**Work order**
Only the lines from the one containing "left hip: (498, 336)" to the end of the records belong in the output; print them exactly.

**Material supplied**
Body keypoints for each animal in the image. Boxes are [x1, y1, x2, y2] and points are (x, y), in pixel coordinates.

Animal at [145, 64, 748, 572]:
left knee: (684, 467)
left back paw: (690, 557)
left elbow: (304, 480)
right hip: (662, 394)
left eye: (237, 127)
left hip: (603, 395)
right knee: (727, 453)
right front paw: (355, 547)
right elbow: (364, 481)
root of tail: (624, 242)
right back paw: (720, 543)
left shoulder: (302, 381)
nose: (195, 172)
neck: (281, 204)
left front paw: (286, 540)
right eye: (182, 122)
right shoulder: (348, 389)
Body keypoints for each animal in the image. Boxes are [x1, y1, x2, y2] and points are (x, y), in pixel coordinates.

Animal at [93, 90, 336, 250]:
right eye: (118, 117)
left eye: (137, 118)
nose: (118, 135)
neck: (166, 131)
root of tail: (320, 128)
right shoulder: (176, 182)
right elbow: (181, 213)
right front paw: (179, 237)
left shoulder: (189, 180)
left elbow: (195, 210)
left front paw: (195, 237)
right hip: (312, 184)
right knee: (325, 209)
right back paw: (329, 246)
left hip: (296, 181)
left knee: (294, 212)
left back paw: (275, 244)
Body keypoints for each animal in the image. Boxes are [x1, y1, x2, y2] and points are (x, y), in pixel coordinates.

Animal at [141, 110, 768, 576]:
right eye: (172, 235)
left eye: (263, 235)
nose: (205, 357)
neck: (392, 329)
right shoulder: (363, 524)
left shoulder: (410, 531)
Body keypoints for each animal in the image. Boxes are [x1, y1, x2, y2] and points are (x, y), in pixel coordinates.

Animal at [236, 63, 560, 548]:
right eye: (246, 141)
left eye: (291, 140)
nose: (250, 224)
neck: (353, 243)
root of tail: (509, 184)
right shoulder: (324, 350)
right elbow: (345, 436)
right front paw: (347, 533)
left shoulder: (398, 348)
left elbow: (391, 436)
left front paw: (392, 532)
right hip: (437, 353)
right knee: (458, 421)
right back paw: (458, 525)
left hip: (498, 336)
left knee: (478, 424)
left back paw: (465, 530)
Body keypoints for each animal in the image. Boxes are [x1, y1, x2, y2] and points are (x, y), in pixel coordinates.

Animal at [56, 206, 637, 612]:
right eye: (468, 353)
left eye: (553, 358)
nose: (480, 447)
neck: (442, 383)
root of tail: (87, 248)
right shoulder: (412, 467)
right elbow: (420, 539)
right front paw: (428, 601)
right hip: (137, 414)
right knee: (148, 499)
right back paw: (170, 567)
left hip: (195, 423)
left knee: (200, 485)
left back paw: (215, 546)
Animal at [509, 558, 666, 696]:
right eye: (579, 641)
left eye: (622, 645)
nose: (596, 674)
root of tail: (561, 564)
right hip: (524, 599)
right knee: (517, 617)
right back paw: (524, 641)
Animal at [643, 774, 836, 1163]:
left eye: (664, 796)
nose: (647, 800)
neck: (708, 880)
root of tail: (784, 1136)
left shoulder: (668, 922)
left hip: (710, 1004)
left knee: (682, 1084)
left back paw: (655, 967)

**Solution for this problem**
left hip: (498, 336)
left knee: (478, 424)
left back paw: (465, 530)
Body keypoints for each animal in the image. Boxes are [x1, y1, x2, y2] and points are (x, y), in pixel coordinates.

Animal at [56, 206, 637, 612]:
right eye: (468, 353)
left eye: (553, 358)
nose: (480, 447)
neck: (442, 383)
root of tail: (87, 248)
right shoulder: (412, 467)
right elbow: (420, 539)
right front paw: (428, 601)
right hip: (137, 414)
right knee: (148, 499)
right back paw: (170, 567)
left hip: (195, 423)
left knee: (200, 485)
left back paw: (215, 546)
Animal at [509, 558, 666, 696]:
right eye: (579, 641)
left eye: (622, 645)
nose: (596, 674)
root of tail: (561, 564)
right hip: (524, 599)
right knee: (517, 617)
right back paw: (524, 641)
Animal at [643, 774, 836, 1163]:
left eye: (664, 796)
nose: (647, 800)
neck: (708, 880)
root of tail: (784, 1136)
left shoulder: (668, 922)
left hip: (710, 1004)
left knee: (682, 1084)
left back paw: (655, 967)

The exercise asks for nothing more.